_Task instructions_
Include in the output exactly the lines from the opening of the data through the line containing "text_box [369, 506, 554, 691]", and nothing more.

_Task inputs_

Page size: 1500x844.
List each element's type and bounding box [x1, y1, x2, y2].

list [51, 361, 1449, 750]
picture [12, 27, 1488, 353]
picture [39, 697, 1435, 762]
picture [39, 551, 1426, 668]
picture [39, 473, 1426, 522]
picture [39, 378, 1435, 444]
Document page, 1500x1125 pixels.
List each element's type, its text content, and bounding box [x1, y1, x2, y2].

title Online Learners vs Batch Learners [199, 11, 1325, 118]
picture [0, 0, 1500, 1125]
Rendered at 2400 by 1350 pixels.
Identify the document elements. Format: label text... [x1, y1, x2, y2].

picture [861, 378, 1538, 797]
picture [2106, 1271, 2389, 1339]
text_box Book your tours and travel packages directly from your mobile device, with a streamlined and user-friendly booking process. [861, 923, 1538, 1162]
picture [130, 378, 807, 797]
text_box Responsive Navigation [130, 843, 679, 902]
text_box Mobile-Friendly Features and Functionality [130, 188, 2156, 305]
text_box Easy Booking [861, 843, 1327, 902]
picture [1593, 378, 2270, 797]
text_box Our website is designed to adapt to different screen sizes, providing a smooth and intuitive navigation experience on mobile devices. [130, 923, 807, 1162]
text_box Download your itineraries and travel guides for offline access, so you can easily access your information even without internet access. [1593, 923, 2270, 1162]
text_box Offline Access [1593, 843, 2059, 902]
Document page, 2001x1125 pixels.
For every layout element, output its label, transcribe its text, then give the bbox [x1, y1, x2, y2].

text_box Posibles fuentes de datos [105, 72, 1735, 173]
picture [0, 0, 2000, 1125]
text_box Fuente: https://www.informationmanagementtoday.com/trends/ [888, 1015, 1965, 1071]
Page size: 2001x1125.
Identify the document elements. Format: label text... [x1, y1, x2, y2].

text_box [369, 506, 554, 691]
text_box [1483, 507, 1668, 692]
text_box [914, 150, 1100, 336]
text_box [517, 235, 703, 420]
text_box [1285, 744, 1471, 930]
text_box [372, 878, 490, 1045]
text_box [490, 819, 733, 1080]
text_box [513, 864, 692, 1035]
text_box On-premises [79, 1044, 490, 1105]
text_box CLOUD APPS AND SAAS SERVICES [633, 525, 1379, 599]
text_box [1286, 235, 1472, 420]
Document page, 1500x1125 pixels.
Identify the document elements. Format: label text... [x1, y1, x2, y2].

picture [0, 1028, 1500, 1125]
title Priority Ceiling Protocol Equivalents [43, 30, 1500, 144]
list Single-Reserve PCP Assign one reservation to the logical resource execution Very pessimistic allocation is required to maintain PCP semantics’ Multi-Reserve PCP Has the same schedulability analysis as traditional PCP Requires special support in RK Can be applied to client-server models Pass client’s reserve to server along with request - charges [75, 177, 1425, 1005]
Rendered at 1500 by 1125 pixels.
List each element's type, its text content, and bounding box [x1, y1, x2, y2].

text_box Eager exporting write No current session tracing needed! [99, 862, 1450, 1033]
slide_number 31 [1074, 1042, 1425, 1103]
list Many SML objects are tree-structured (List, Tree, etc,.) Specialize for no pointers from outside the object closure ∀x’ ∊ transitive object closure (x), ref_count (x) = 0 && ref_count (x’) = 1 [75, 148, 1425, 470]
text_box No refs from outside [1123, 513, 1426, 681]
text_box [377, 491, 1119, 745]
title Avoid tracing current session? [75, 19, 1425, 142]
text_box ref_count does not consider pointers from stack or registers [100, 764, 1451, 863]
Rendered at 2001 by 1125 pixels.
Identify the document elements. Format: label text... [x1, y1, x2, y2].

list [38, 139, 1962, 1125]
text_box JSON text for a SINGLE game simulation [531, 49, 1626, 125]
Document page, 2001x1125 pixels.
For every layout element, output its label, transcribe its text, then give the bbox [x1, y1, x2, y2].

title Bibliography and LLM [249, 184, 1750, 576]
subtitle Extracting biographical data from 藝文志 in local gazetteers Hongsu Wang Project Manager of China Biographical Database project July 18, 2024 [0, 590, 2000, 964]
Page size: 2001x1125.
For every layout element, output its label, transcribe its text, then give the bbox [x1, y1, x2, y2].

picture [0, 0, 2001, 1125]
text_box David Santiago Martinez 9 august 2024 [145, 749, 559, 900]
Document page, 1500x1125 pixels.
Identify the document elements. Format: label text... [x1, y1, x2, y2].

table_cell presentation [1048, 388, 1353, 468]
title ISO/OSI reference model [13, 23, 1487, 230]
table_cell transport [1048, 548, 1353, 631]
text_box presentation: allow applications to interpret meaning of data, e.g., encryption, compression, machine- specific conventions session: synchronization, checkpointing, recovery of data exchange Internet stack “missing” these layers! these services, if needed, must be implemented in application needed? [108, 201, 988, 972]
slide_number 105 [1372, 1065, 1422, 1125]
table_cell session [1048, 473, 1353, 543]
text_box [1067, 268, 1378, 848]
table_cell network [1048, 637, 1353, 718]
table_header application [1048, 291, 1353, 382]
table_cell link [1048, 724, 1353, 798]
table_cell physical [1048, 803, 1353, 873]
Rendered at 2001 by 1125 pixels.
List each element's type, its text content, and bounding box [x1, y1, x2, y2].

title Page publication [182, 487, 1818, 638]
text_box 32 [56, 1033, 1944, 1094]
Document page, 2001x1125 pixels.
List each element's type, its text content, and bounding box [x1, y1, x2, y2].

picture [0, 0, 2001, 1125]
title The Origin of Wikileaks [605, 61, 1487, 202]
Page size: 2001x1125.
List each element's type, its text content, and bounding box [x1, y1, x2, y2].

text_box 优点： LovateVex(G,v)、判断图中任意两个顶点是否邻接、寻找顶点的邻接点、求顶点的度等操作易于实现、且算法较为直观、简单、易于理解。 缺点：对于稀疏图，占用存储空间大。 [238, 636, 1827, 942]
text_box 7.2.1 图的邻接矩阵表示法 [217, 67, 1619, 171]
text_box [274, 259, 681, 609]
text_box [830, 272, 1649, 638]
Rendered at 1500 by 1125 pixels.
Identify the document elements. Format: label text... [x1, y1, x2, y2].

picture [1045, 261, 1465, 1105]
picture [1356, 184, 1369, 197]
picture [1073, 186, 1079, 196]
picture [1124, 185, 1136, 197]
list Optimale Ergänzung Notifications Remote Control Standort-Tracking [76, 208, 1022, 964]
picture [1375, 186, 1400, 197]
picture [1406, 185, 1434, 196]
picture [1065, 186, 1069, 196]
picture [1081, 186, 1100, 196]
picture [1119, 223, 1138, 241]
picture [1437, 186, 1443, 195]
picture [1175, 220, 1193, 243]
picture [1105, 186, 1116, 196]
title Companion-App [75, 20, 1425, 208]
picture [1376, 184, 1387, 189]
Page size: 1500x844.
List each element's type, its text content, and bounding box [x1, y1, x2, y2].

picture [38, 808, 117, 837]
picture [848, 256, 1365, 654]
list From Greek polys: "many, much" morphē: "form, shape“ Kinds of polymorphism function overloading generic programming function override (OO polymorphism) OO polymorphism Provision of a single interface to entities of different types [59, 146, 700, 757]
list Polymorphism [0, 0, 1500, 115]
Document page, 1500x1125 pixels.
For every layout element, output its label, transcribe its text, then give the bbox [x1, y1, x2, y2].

_Finished task_
Page size: 1500x844.
List each element's type and bounding box [x1, y1, x2, y2].

list [51, 361, 1449, 750]
picture [12, 27, 1488, 353]
picture [39, 697, 1435, 762]
picture [39, 551, 1426, 668]
picture [39, 473, 1426, 522]
picture [39, 378, 1435, 444]
Document page, 1500x1125 pixels.
List each element's type, its text content, and bounding box [x1, y1, x2, y2].

title Online Learners vs Batch Learners [199, 11, 1325, 118]
picture [0, 0, 1500, 1125]
Rendered at 2400 by 1350 pixels.
Identify the document elements. Format: label text... [x1, y1, x2, y2].

picture [861, 378, 1538, 797]
picture [2106, 1271, 2389, 1339]
text_box Book your tours and travel packages directly from your mobile device, with a streamlined and user-friendly booking process. [861, 923, 1538, 1162]
picture [130, 378, 807, 797]
text_box Responsive Navigation [130, 843, 679, 902]
text_box Mobile-Friendly Features and Functionality [130, 188, 2156, 305]
text_box Easy Booking [861, 843, 1327, 902]
picture [1593, 378, 2270, 797]
text_box Our website is designed to adapt to different screen sizes, providing a smooth and intuitive navigation experience on mobile devices. [130, 923, 807, 1162]
text_box Download your itineraries and travel guides for offline access, so you can easily access your information even without internet access. [1593, 923, 2270, 1162]
text_box Offline Access [1593, 843, 2059, 902]
Document page, 2001x1125 pixels.
For every layout element, output its label, transcribe its text, then give the bbox [x1, y1, x2, y2].

text_box Posibles fuentes de datos [105, 72, 1735, 173]
picture [0, 0, 2000, 1125]
text_box Fuente: https://www.informationmanagementtoday.com/trends/ [888, 1015, 1965, 1071]
Page size: 2001x1125.
Identify the document elements. Format: label text... [x1, y1, x2, y2].

text_box [369, 506, 554, 691]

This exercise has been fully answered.